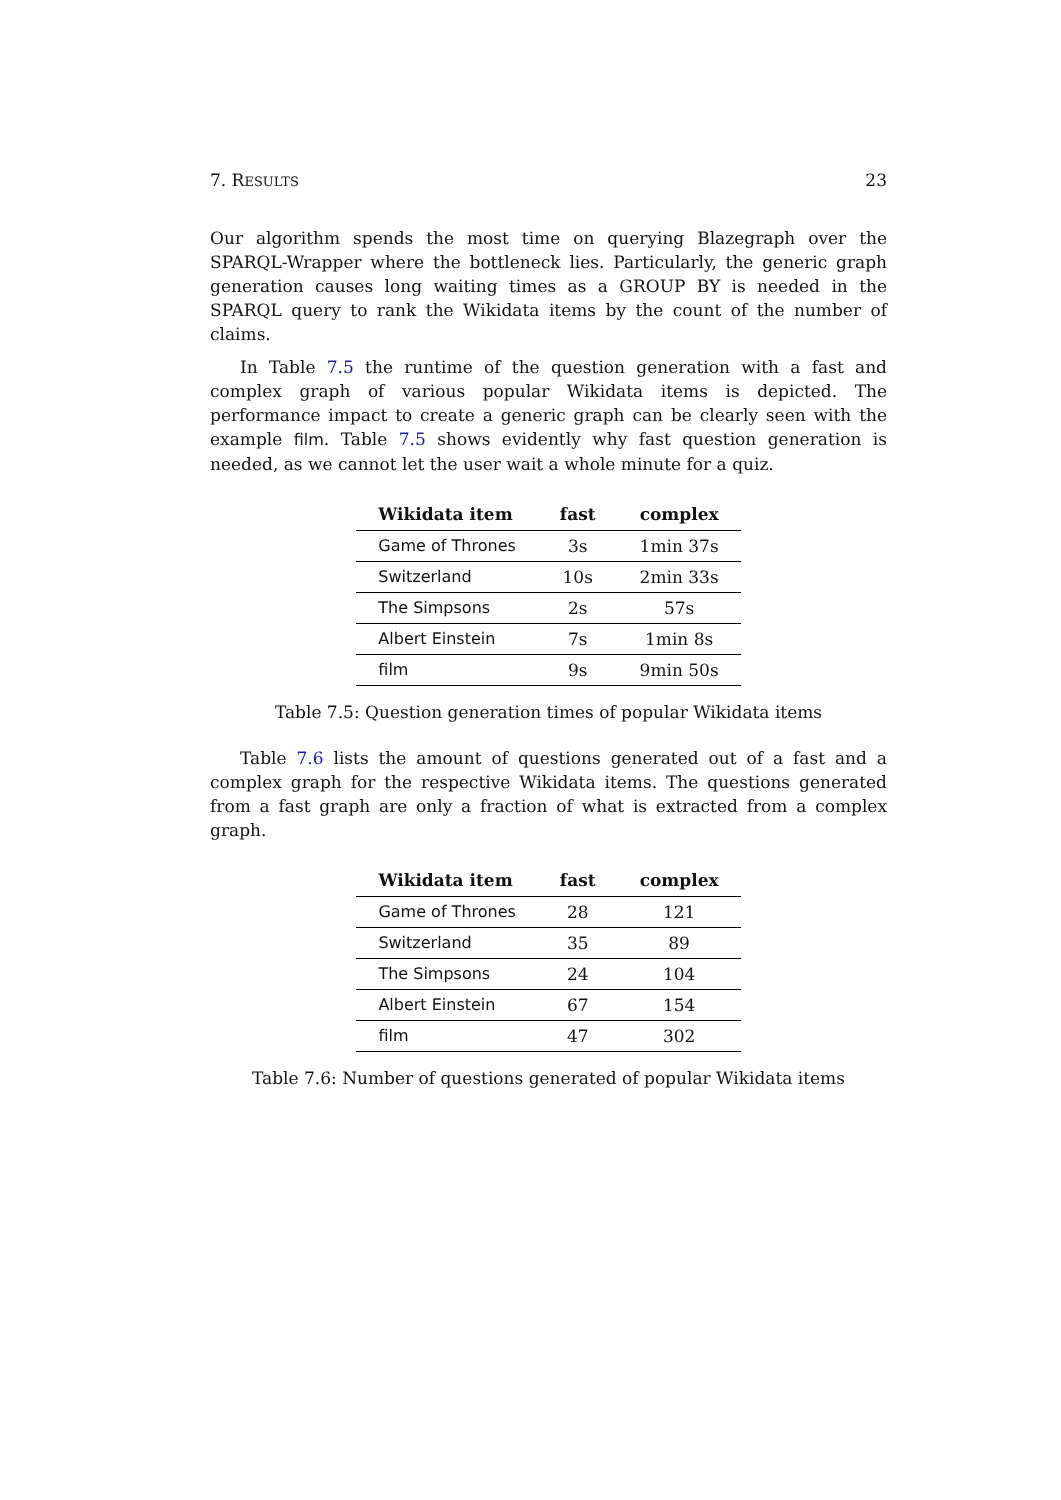7. RESULTS 23
Our algorithm spends the most time on querying Blazegraph over the SPARQL-Wrapper where the bottleneck lies. Particularly, the generic graph generation causes long waiting times as a GROUP BY is needed in the SPARQL query to rank the Wikidata items by the count of the number of claims.
In Table 7.5 the runtime of the question generation with a fast and complex graph of various popular Wikidata items is depicted. The performance impact to create a generic graph can be clearly seen with the example film. Table 7.5 shows evidently why fast question generation is needed, as we cannot let the user wait a whole minute for a quiz.
| Wikidata item | fast | complex |
| --- | --- | --- |
| Game of Thrones | 3s | 1min 37s |
| Switzerland | 10s | 2min 33s |
| The Simpsons | 2s | 57s |
| Albert Einstein | 7s | 1min 8s |
| film | 9s | 9min 50s |
Table 7.5: Question generation times of popular Wikidata items
Table 7.6 lists the amount of questions generated out of a fast and a complex graph for the respective Wikidata items. The questions generated from a fast graph are only a fraction of what is extracted from a complex graph.
| Wikidata item | fast | complex |
| --- | --- | --- |
| Game of Thrones | 28 | 121 |
| Switzerland | 35 | 89 |
| The Simpsons | 24 | 104 |
| Albert Einstein | 67 | 154 |
| film | 47 | 302 |
Table 7.6: Number of questions generated of popular Wikidata items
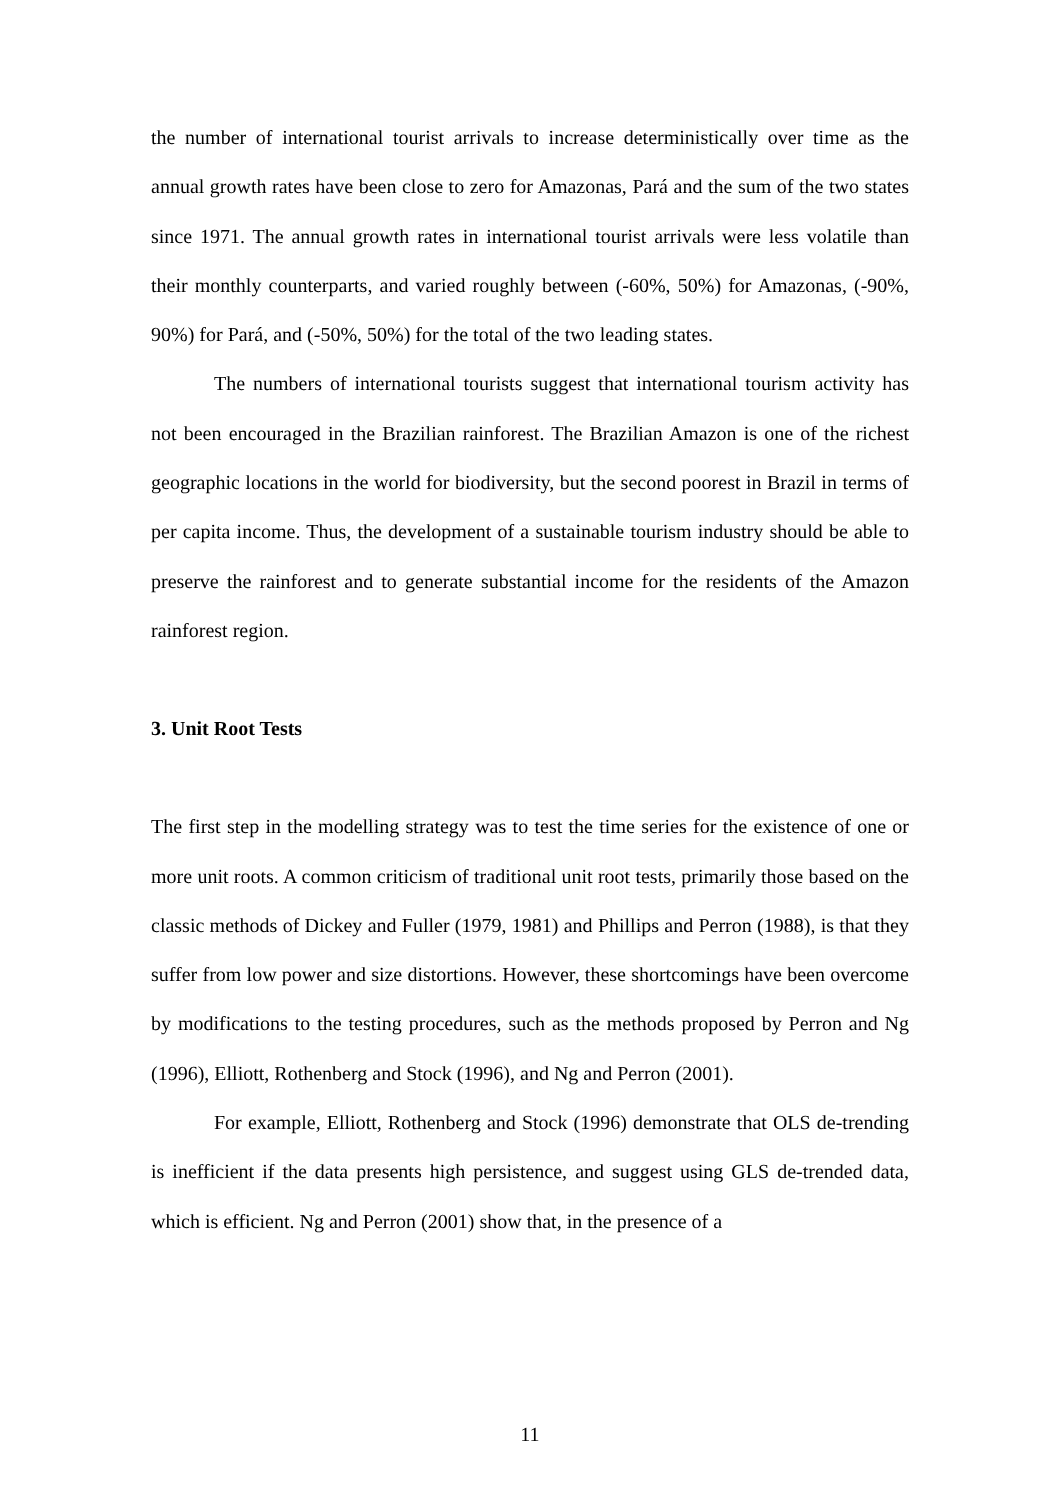the number of international tourist arrivals to increase deterministically over time as the annual growth rates have been close to zero for Amazonas, Pará and the sum of the two states since 1971. The annual growth rates in international tourist arrivals were less volatile than their monthly counterparts, and varied roughly between (-60%, 50%) for Amazonas, (-90%, 90%) for Pará, and (-50%, 50%) for the total of the two leading states.
The numbers of international tourists suggest that international tourism activity has not been encouraged in the Brazilian rainforest. The Brazilian Amazon is one of the richest geographic locations in the world for biodiversity, but the second poorest in Brazil in terms of per capita income. Thus, the development of a sustainable tourism industry should be able to preserve the rainforest and to generate substantial income for the residents of the Amazon rainforest region.
3. Unit Root Tests
The first step in the modelling strategy was to test the time series for the existence of one or more unit roots. A common criticism of traditional unit root tests, primarily those based on the classic methods of Dickey and Fuller (1979, 1981) and Phillips and Perron (1988), is that they suffer from low power and size distortions. However, these shortcomings have been overcome by modifications to the testing procedures, such as the methods proposed by Perron and Ng (1996), Elliott, Rothenberg and Stock (1996), and Ng and Perron (2001).
For example, Elliott, Rothenberg and Stock (1996) demonstrate that OLS de-trending is inefficient if the data presents high persistence, and suggest using GLS de-trended data, which is efficient. Ng and Perron (2001) show that, in the presence of a
11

******************************

• Requirement: Pictures aside, give the data again exactly as it appears.

• Exercise response:
7. RESULTS 23
Our algorithm spends the most time on querying Blazegraph over the SPARQL-Wrapper where the bottleneck lies. Particularly, the generic graph generation causes long waiting times as a GROUP BY is needed in the SPARQL query to rank the Wikidata items by the count of the number of claims.
In Table 7.5 the runtime of the question generation with a fast and complex graph of various popular Wikidata items is depicted. The performance impact to create a generic graph can be clearly seen with the example film. Table 7.5 shows evidently why fast question generation is needed, as we cannot let the user wait a whole minute for a quiz.
| Wikidata item | fast | complex |
| --- | --- | --- |
| Game of Thrones | 3s | 1min 37s |
| Switzerland | 10s | 2min 33s |
| The Simpsons | 2s | 57s |
| Albert Einstein | 7s | 1min 8s |
| film | 9s | 9min 50s |
Table 7.5: Question generation times of popular Wikidata items
Table 7.6 lists the amount of questions generated out of a fast and a complex graph for the respective Wikidata items. The questions generated from a fast graph are only a fraction of what is extracted from a complex graph.
| Wikidata item | fast | complex |
| --- | --- | --- |
| Game of Thrones | 28 | 121 |
| Switzerland | 35 | 89 |
| The Simpsons | 24 | 104 |
| Albert Einstein | 67 | 154 |
| film | 47 | 302 |
Table 7.6: Number of questions generated of popular Wikidata items
the number of international tourist arrivals to increase deterministically over time as the annual growth rates have been close to zero for Amazonas, Pará and the sum of the two states since 1971. The annual growth rates in international tourist arrivals were less volatile than their monthly counterparts, and varied roughly between (-60%, 50%) for Amazonas, (-90%, 90%) for Pará, and (-50%, 50%) for the total of the two leading states.
The numbers of international tourists suggest that international tourism activity has not been encouraged in the Brazilian rainforest. The Brazilian Amazon is one of the richest geographic locations in the world for biodiversity, but the second poorest in Brazil in terms of per capita income. Thus, the development of a sustainable tourism industry should be able to preserve the rainforest and to generate substantial income for the residents of the Amazon rainforest region.
3. Unit Root Tests
The first step in the modelling strategy was to test the time series for the existence of one or more unit roots. A common criticism of traditional unit root tests, primarily those based on the classic methods of Dickey and Fuller (1979, 1981) and Phillips and Perron (1988), is that they suffer from low power and size distortions. However, these shortcomings have been overcome by modifications to the testing procedures, such as the methods proposed by Perron and Ng (1996), Elliott, Rothenberg and Stock (1996), and Ng and Perron (2001).
For example, Elliott, Rothenberg and Stock (1996) demonstrate that OLS de-trending is inefficient if the data presents high persistence, and suggest using GLS de-trended data, which is efficient. Ng and Perron (2001) show that, in the presence of a
11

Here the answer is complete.